How do I solve $(x+1)^5 +36x+36 = 13(x+1)^3$? I tried $$(x+1)^5 + 36 x + 36 = 13 (x +1)^3\\
(x+1)^5 + 36(x+1)   = 13 (x +1)^3\\
(x+1)^4 +36         = 13 (x+1)^2
$$
But, don't understand how to solve further. Can somebody show step by step please. Thanks!
 A: Hint:
$$(x+1)^5-13(x+1)^3+36(x+1)=0$$
$$\left[(x+1)^4-13(x+1)^2+36\right](x+1)=0$$
$$\left((x+1)^2-9\right)\left((x+1)^2-4\right)(x+1)=0$$
A: Let $$(x+1)=t$$ Then $t$ satisfies the quintic $$t^5+36t=13t^3 \iff t(t^2-4)(t^2-9)=0 \iff t(t-2)(t+2)(t-3)(t+3)=0$$
Actually, in what you did your last step was invalid as you did not consider the case when you have that $x+1=0$.

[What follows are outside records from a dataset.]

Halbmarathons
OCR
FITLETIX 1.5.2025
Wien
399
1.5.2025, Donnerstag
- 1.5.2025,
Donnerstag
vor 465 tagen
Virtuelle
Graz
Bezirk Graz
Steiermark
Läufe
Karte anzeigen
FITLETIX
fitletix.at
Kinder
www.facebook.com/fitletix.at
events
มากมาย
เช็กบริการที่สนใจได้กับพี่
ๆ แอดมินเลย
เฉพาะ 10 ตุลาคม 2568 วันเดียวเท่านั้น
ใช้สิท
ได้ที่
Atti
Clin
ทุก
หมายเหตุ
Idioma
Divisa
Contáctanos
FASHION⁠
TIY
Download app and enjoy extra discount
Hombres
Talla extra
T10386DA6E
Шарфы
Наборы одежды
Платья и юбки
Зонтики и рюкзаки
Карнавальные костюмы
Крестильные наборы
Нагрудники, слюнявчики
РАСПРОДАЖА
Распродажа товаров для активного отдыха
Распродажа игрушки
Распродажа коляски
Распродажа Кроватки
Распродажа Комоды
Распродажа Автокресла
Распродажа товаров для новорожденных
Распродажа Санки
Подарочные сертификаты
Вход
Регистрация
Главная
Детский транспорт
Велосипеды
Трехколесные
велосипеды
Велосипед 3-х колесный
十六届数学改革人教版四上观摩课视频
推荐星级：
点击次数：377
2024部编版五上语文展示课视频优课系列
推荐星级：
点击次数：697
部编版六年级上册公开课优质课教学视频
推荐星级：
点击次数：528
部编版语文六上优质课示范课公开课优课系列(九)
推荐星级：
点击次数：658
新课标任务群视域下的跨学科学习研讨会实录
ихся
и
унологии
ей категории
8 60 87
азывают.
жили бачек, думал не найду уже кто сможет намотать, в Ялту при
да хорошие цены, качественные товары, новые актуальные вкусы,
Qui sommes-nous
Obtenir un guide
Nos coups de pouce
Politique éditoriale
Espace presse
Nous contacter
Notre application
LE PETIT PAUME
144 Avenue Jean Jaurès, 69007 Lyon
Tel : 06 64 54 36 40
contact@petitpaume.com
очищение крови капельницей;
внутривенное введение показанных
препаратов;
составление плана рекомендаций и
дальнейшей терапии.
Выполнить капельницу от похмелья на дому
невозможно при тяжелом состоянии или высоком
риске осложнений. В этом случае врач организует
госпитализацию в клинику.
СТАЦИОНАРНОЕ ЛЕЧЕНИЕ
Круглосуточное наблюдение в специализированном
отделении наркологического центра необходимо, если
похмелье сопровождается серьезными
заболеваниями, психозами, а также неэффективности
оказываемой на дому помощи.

A: It's a simple problem. Well
$$(x+1)^5+36x+36=13(x+1)^3$$
$$\implies (x+1)^5–13(x+1)^3+36(x+1) = 0$$
Let $y=x+1$
$$\implies y^5-13y^3+36y = 0$$
$$\implies y(y^4-13y^2+36)= 0$$
$$\implies y(y^2-9)(y^2-4)= 0$$
$$\implies y = 0,\pm 2,\pm 3$$
$$\implies x+1 = 0,\pm 2,\pm 3$$
$$\implies x = -4, -3, -1, 1, 2$$
and we’re done.
A: Continue from your last step.
Put $(x + 1)^2 = z$
We have,
$z^2 + 36 = 13z$
$z^2 - 13z + 36 = 0$
$z^2 - 9z - 4z  + 36 = 0$
$z(z - 9) - 4(z - 9) = 0$
$(z - 9)(z - 4) = 0$
When z = 9
$(x + 1)^2 = 9$
$(x + 1) = \pm 3$
x = 2 or -4
When z = 4 
$(x + 1)^2 = 4$
$(x + 1) = \pm 2$
x = 1 or -3
x = -4, -3, 1, 2
A: Assuming that you don't see the direct substitution $t=x+1$ for whatever reason, note that $(x+1)^5 +36x+36 - 13(x+1)^3$ is a monic polynomial with the free term $1+36-13=24\,$. By the rational root theorem, try the divisors of $24$ for possible rational roots, and enjoy your luck.